» **Aim of the exercise**: Every record should be copied exactly, and the images omitted.

» **Records provided**:
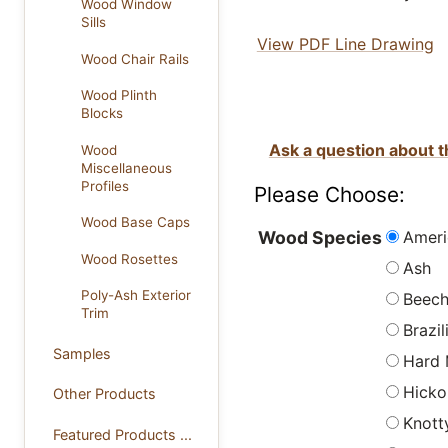
Wood Window
Sills
View PDF Line Drawing
Wood Chair Rails
Wood Plinth
Blocks
Ask a question about t
Wood
Miscellaneous
Profiles
Please Choose:
Wood Base Caps
Ameri
Wood Species
Wood Rosettes
Ash
Poly-Ash Exterior
Beec
Trim
Brazi
Samples
Hard 
Hicko
Other Products
Knott
Featured Products ...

» **Response box**:
Wood Window
Sills
View PDF Line Drawing
Wood Chair Rails
Wood Plinth
Blocks
Ask a question about t
Wood
Miscellaneous
Profiles
Please Choose:
Wood Base Caps
Ameri
Wood Species
Wood Rosettes
Ash
Poly-Ash Exterior
Beec
Trim
Brazi
Samples
Hard 
Hicko
Other Products
Knott
Featured Products ...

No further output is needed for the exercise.